Set exercise.
Lay out as a numbered list the lines of the items, starting with the line that contains "class: Liliopsida" and going on through the end of the items. Leave out blank lines and pictures.

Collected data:
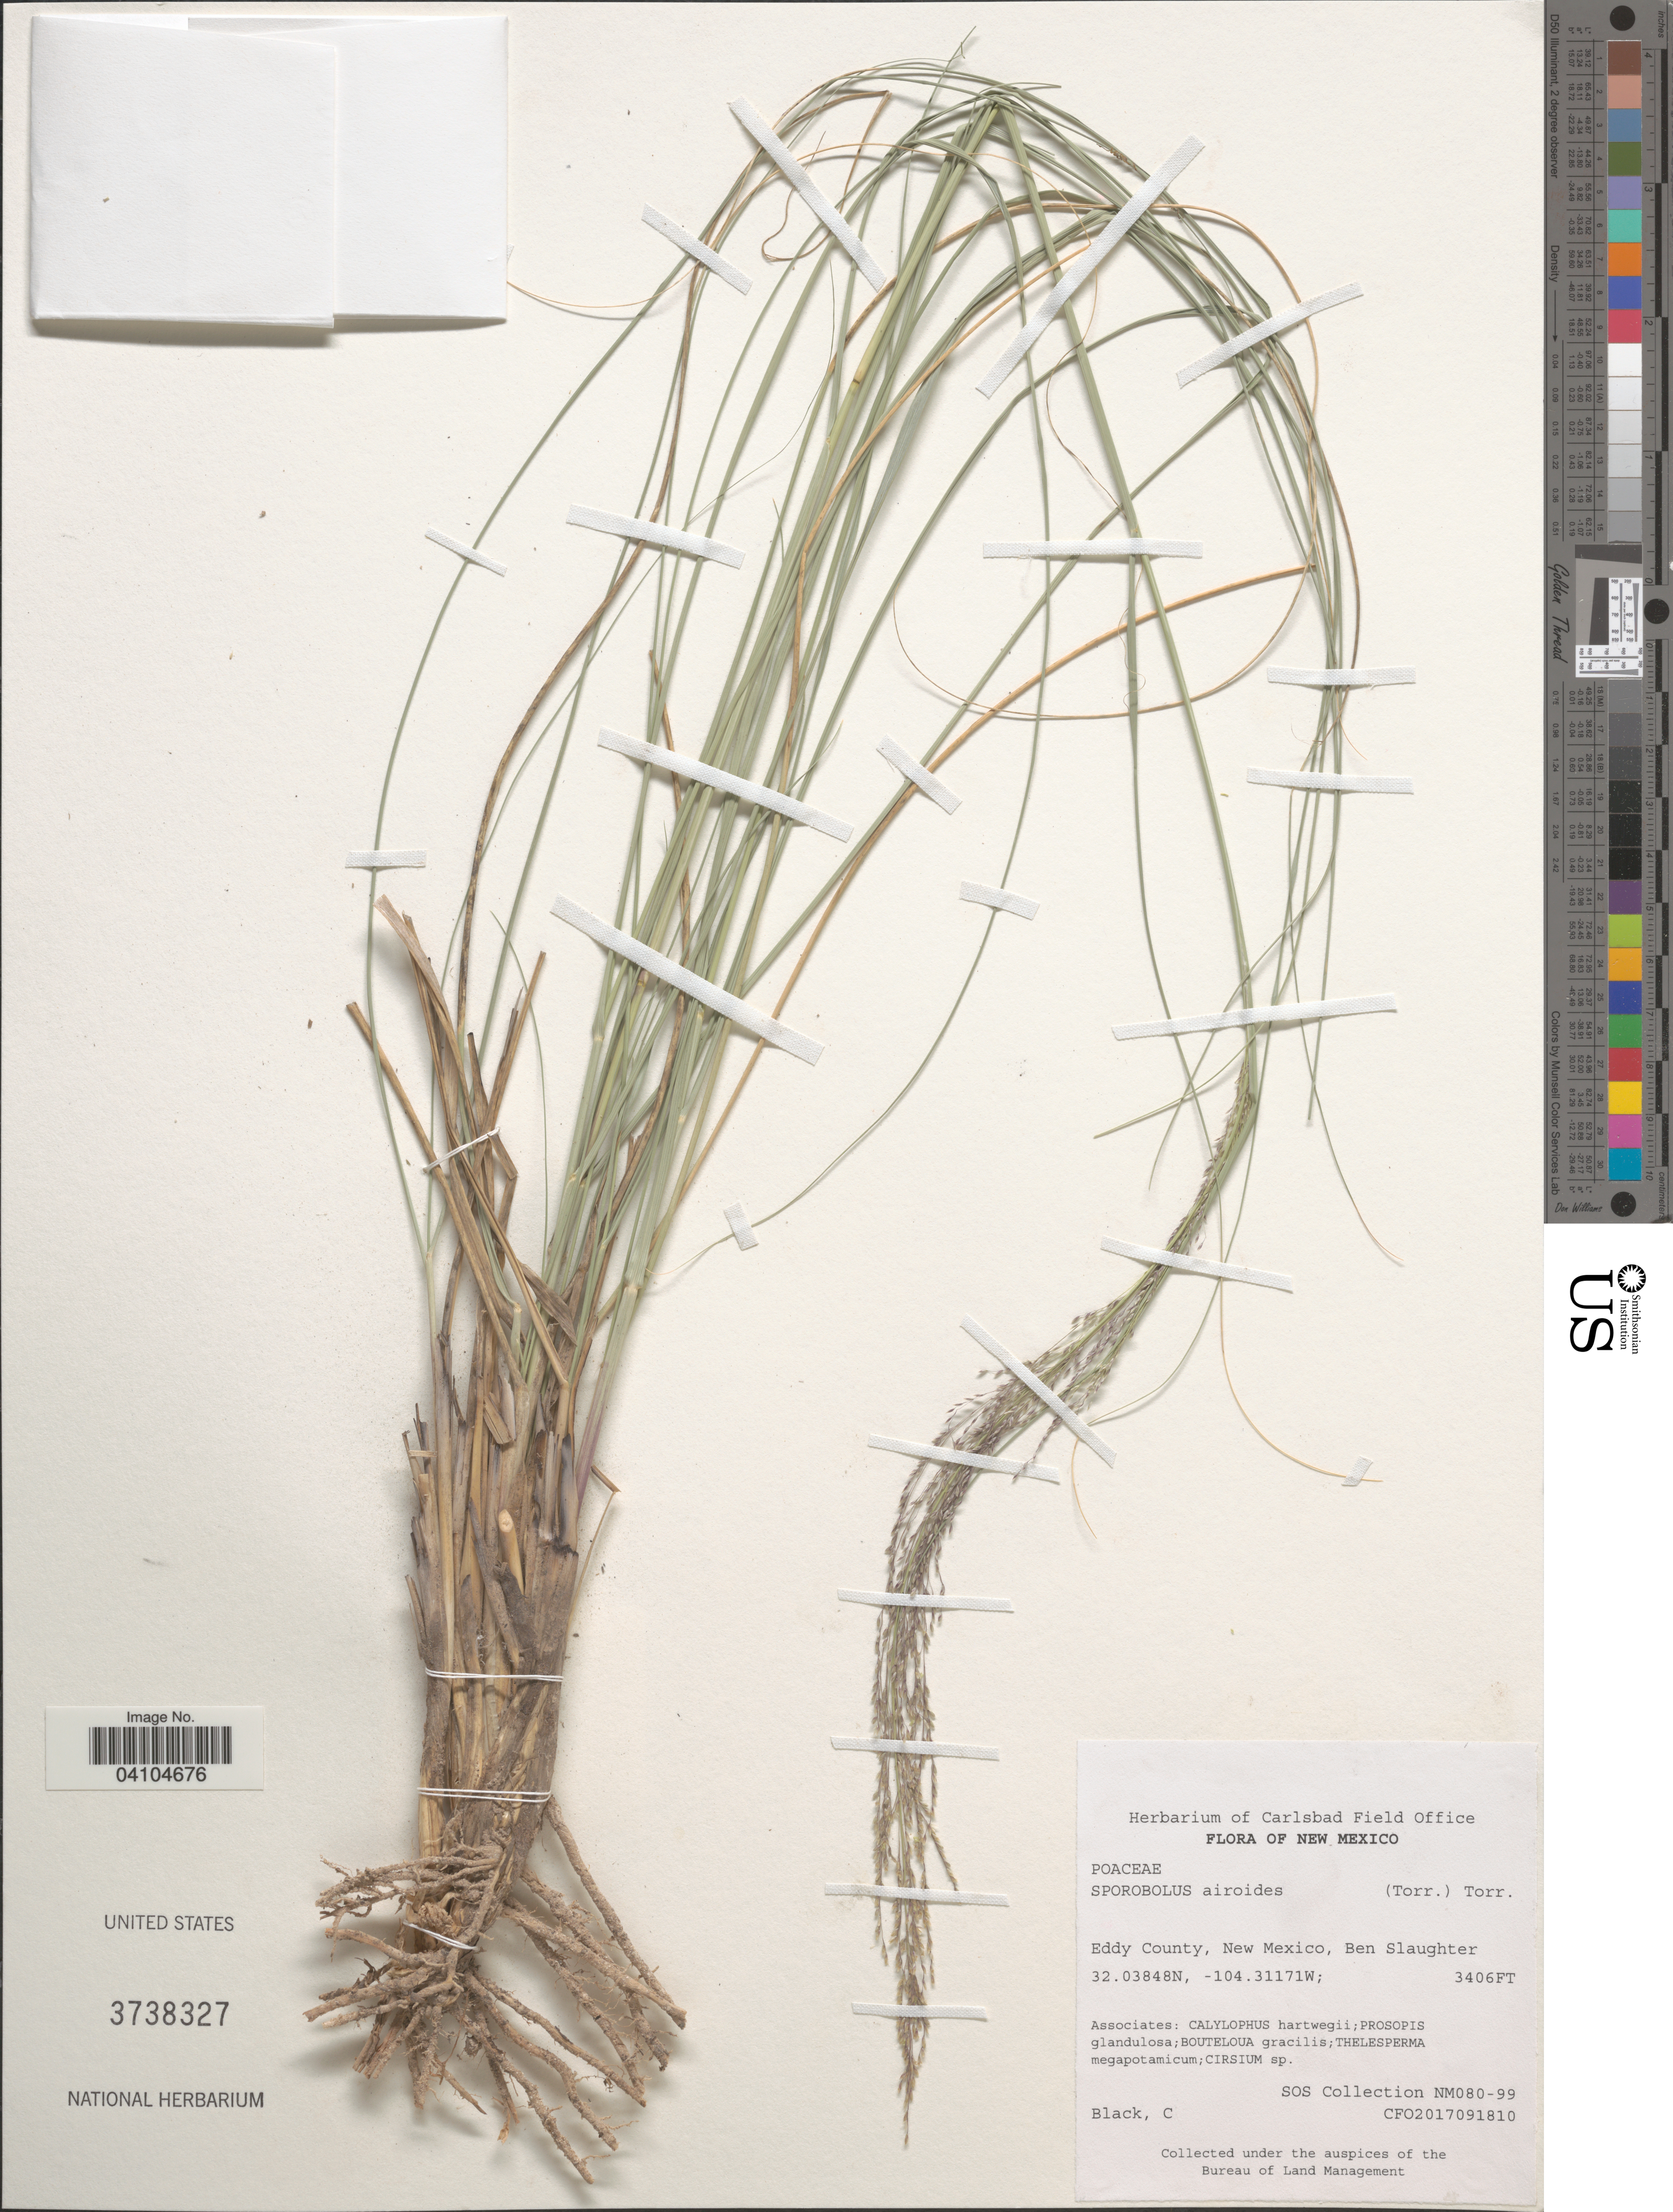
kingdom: Plantae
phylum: Tracheophyta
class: Liliopsida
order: Poales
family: Poaceae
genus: Sporobolus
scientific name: Sporobolus airoides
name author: (Torr.) Torr.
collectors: C. Black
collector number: NM080-99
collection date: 2017-09-10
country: United States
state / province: New Mexico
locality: Eddy County, Ben Slaughter.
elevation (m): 1038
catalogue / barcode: US 3738327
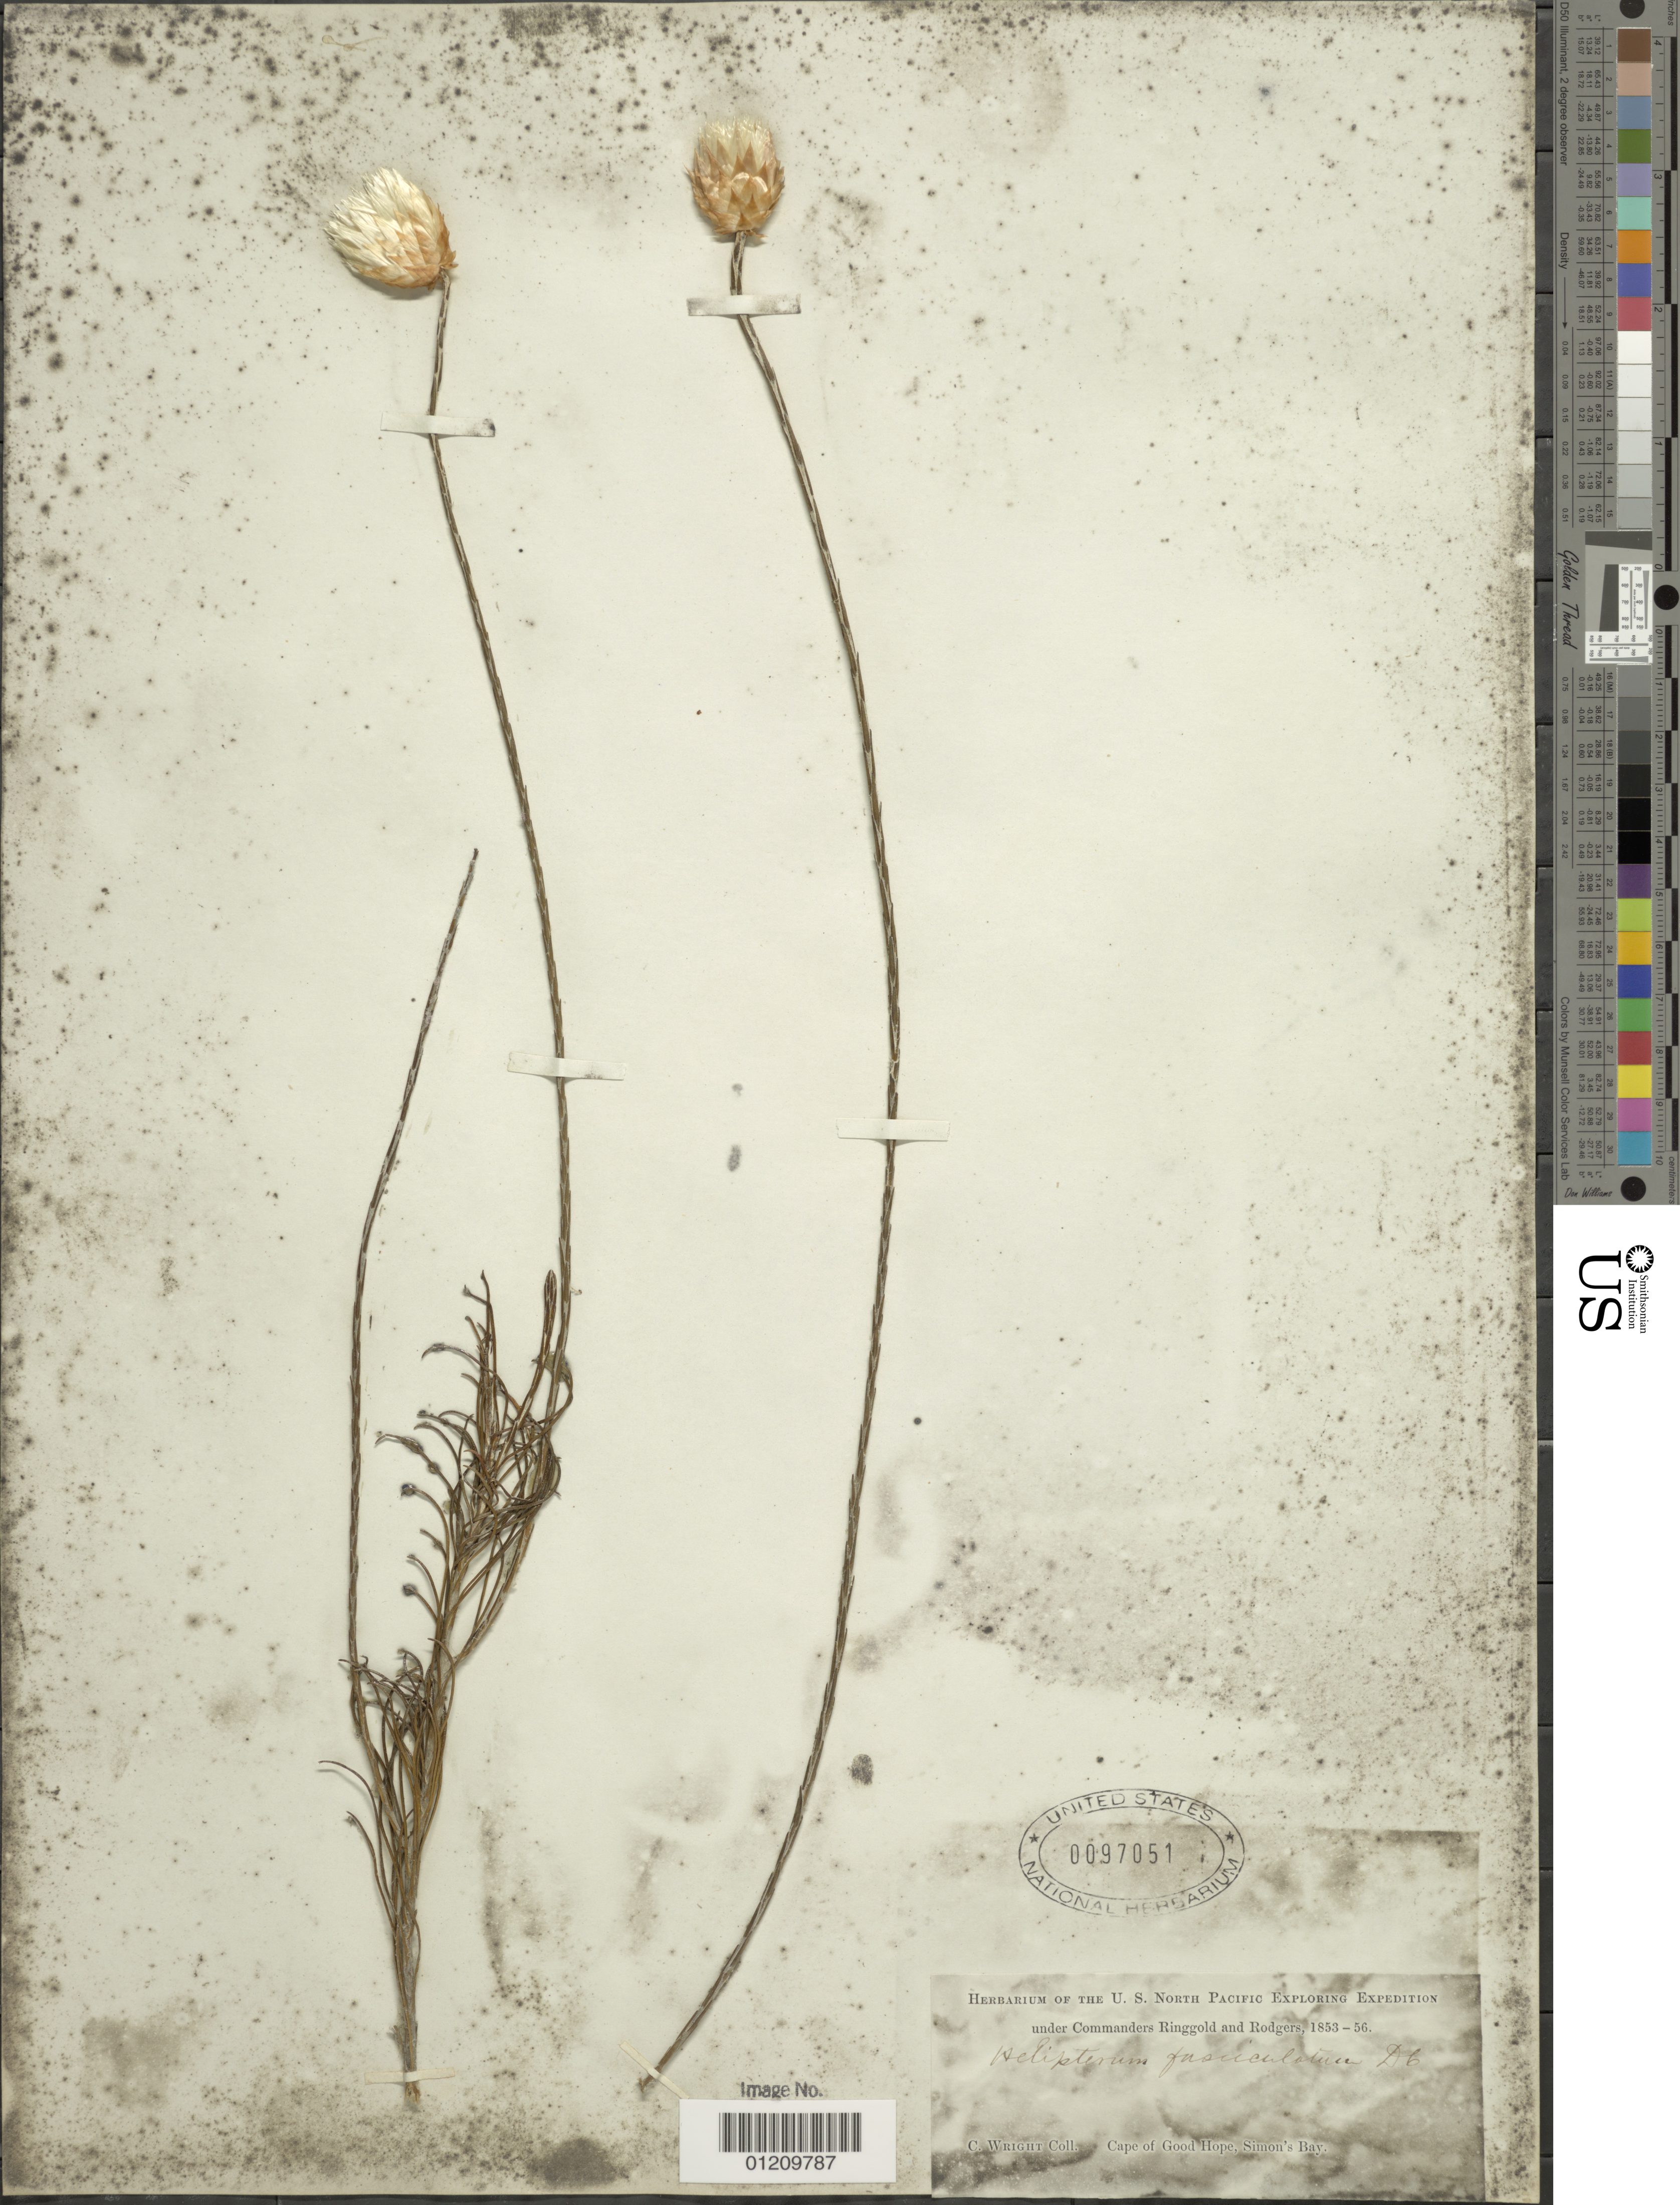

Written answer.
1. class: Liliopsida
2. order: Poales
3. family: Poaceae
4. genus: Sporobolus
5. scientific name: Sporobolus airoides
6. name author: (Torr.) Torr.
7. collectors: C. Black
8. collector number: NM080-99
9. collection date: 2017-09-10
10. country: United States
11. state / province: New Mexico
12. locality: Eddy County, Ben Slaughter.
13. elevation (m): 1038
14. catalogue / barcode: US 3738327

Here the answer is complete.